CVX-Optimized Beamforming and Vector Taylor Series Compensation with German ASR Employing Star-Shaped Microphone Array

详细信息

作者：Juan A. Morales-Cordovilla (23) Hannes Pessentheiner (23) Martin Hagmüller (23) José A. González (24) Gernot Kubin (23)
关键词：distant speech recognition ; cvx ; optimized beamforming ; vector Taylor series compensation ; star ; shaped microphone array ; reverberant and noisy environment ; natural mixing ; German database
刊名：Lecture Notes in Computer Science
年：2014
期：1
DOI：10.1007/978-3-319-13623-3_16
来源：SpringerLink
类型：期刊

摘要

This paper addresses the problem of distant speech recognition in reverberant noisy conditions employing a star-shaped microphone array and vector Taylor series (VTS) compensation. First, a beamformer yields an enhanced single-channel signal by applying convex (CVX) optimization over three spatial dimensions given the spatio-temporal position of the target speaker as prior knowledge.
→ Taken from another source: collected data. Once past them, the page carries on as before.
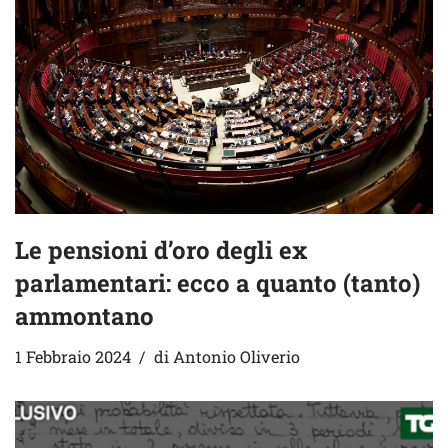
Le pensioni d’oro degli ex
parlamentari: ecco a quanto (tanto)
ammontano
1 Febbraio 2024
di
Antonio Oliverio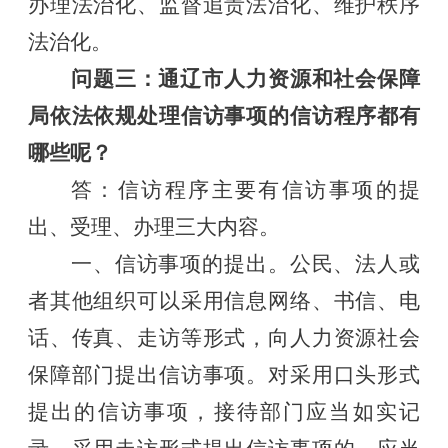
办理法治化
、
监督追责法治化、维护秩序
法治化。
问题三：通辽
市人力资源和社会保障
局依法依规处理信访事项的信访程序都有
哪些呢？
答：信访程序主要有信访事项的提
出、受理、办理三大内容。
一、信访事项的提出。公民、法人或
者其他组织可以采用信息网络、书信、电
话、传真、走访等形式，向人力资源社会
保障部门提出信访事项。对采用口头形式
提出的信访事项，接待部门应当如实记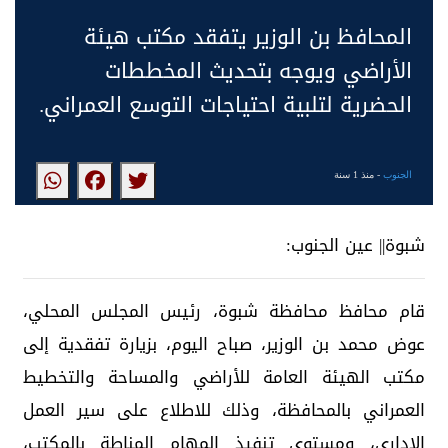
المحافظ بن الوزير يتفقد مكتب هيئة
الأراضي ويوجه بتحديث المخططات
الحضرية لتلبية احتياجات التوسع العمراني.
الجنوب
- منذ 1 سنة
شبوة|| عين الجنوب:
قام محافظ محافظة شبوة، رئيس المجلس المحلي،
عوض محمد بن الوزير، صباح اليوم، بزيارة تفقدية إلى
مكتب الهيئة العامة للأراضي والمساحة والتخطيط
العمراني بالمحافظة، وذلك للاطلاع على سير العمل
الإداري، ومستوى تنفيذ المهام المناطة بالمكتب،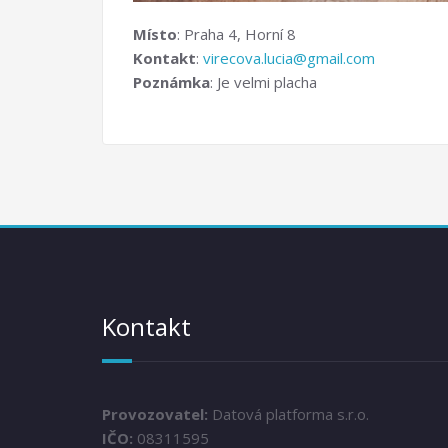
Místo
: Praha 4, Horní 8
Kontakt
:
virecova.lucia@gmail.com
Poznámka
: Je velmi placha
Kontakt
Provozovatel:
Datová platforma s.r.o.
IČO:
08311595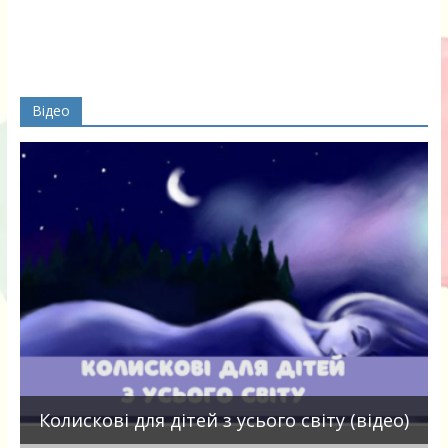
Відео
П
Колискові для дітей з усього світу (відео)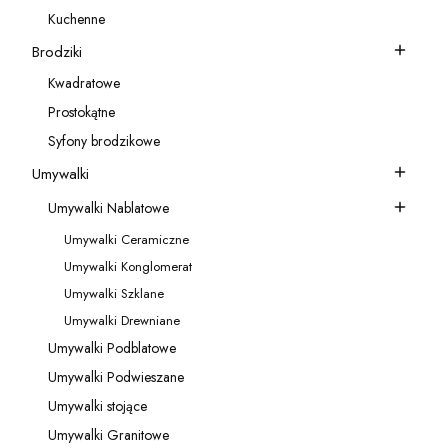
Kategoria - Akcesoria do baterii
Kuchenne
Kategoria - Kuchenne
Brodziki
Kategoria - Brodziki
Kwadratowe
Kategoria - Kwadratowe
Prostokątne
Kategoria - Prostokątne
Syfony brodzikowe
Kategoria - Syfony brodzikowe
Umywalki
Kategoria - Umywalki
Umywalki Nablatowe
Kategoria - Umywalki Nablatowe
Umywalki Ceramiczne
Kategoria - Umywalki Ceramiczne
Umywalki Konglomerat
Kategoria - Umywalki Konglomerat
Umywalki Szklane
Kategoria - Umywalki Szklane
Umywalki Drewniane
Kategoria - Umywalki Drewniane
Umywalki Podblatowe
Kategoria - Umywalki Podblatowe
Umywalki Podwieszane
Kategoria - Umywalki Podwieszane
Umywalki stojące
Kategoria - Umywalki stojące
Umywalki Granitowe
Kategoria - Umywalki Granitowe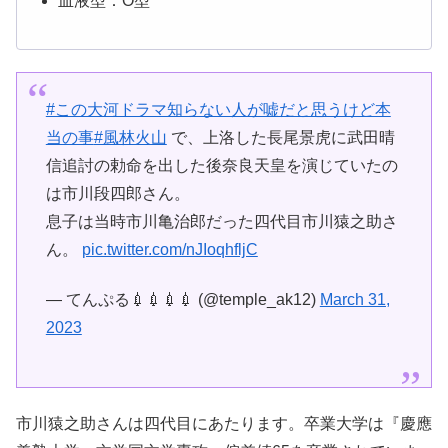
血液型：O型
#この大河ドラマ知らない人が嘘だと思うけど本
当の事
#風林火山
で、上洛した長尾景虎に武田晴
信追討の勅命を出した後奈良天皇を演じていたの
は市川段四郎さん。
息子は当時市川亀治郎だった四代目市川猿之助さ
ん。
pic.twitter.com/nJIoqhfljC
— てんぷる💉💉💉💉 (@temple_ak12)
March 31,
2023
市川猿之助さんは四代目にあたります。卒業大学は『慶應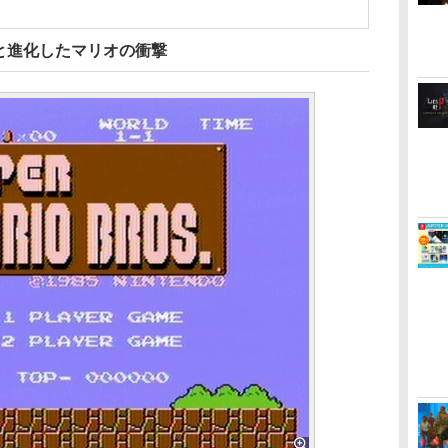
と進化したマリオの衝撃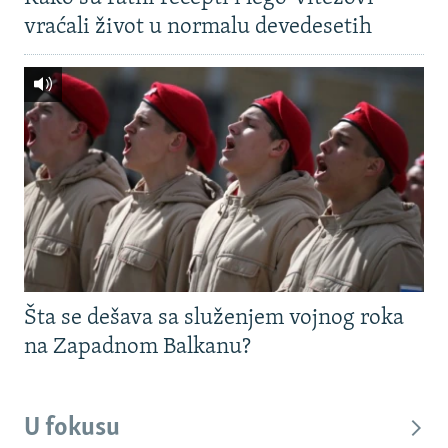
vraćali život u normalu devedesetih
Šta se dešava sa služenjem vojnog roka
na Zapadnom Balkanu?
U fokusu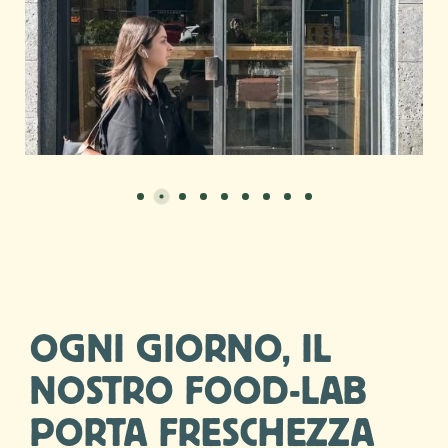
OGNI GIORNO, IL
NOSTRO FOOD-LAB
PORTA FRESCHEZZA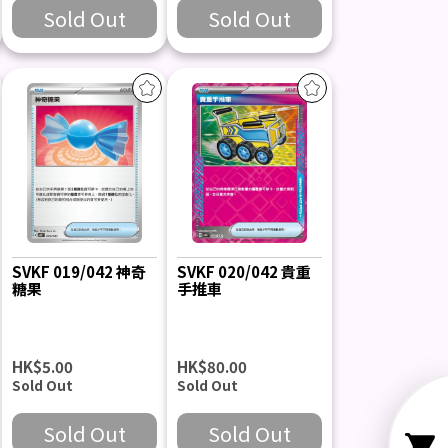
Sold Out
Sold Out
SVKF 019/042 神奇
SVKF 020/042 貴重
糖果
手推車
HK$5.00
HK$80.00
Sold Out
Sold Out
Sold Out
Sold Out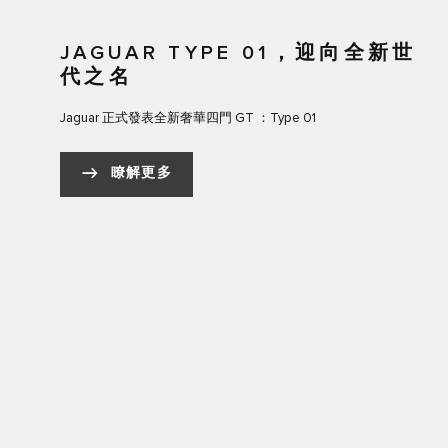
JAGUAR TYPE 01，迎向全新世
代之名
Jaguar 正式發表全新奢華四門 GT ：Type 01
瞭解更多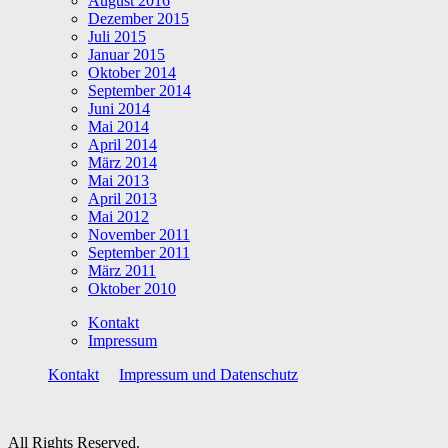
August 2016
Dezember 2015
Juli 2015
Januar 2015
Oktober 2014
September 2014
Juni 2014
Mai 2014
April 2014
März 2014
Mai 2013
April 2013
Mai 2012
November 2011
September 2011
März 2011
Oktober 2010
Kontakt
Impressum
Kontakt
Impressum und Datenschutz
All Rights Reserved.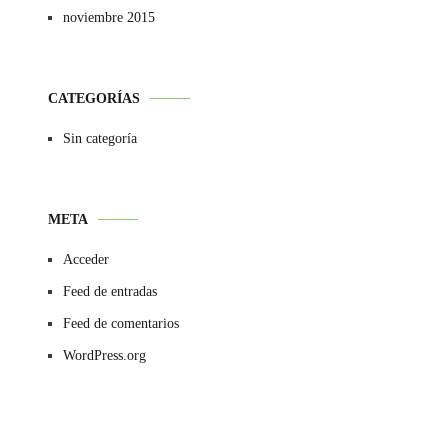
noviembre 2015
CATEGORÍAS
Sin categoría
META
Acceder
Feed de entradas
Feed de comentarios
WordPress.org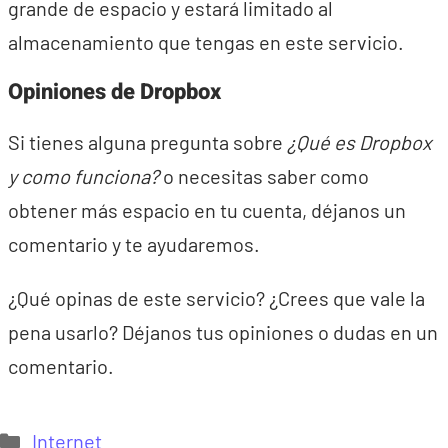
grande de espacio y estará limitado al
almacenamiento que tengas en este servicio.
Opiniones de Dropbox
Si tienes alguna pregunta sobre
¿Qué es Dropbox
y como funciona?
o necesitas saber como
obtener más espacio en tu cuenta, déjanos un
comentario y te ayudaremos.
¿Qué opinas de este servicio? ¿Crees que vale la
pena usarlo? Déjanos tus opiniones o dudas en un
comentario.
Categorías
Internet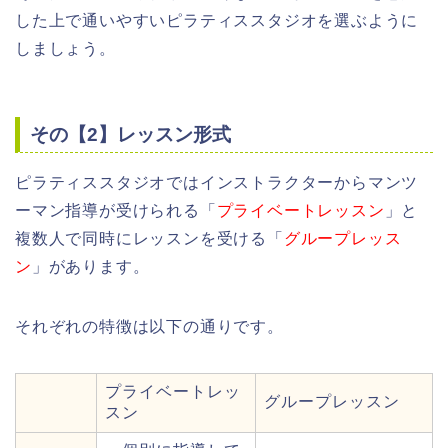
した上で通いやすいピラティススタジオを選ぶように
しましょう。
その【2】レッスン形式
ピラティススタジオではインストラクターからマンツ
ーマン指導が受けられる「
プライベートレッスン
」と
複数人で同時にレッスンを受ける「
グループレッス
ン
」があります。
それぞれの特徴は以下の通りです。
プライベートレッ
グループレッスン
スン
Then, VTS compensation is applied over the speech features extracted from the temporal signal obtained by the beamformer. Finally, the compensated features are used for speech recognition. Due to a lack of existing resources in German to evaluate the proposed enhancement framework, this paper also introduces a new speech database. In particular, we present a medium-vocabulary German database for microphone array made of embedded clean signals contaminated with real room impulsive responses and mixed in a ‘natural-way with real noises. We show that the proposed enhancement framework performs better than other related systems on the presented database.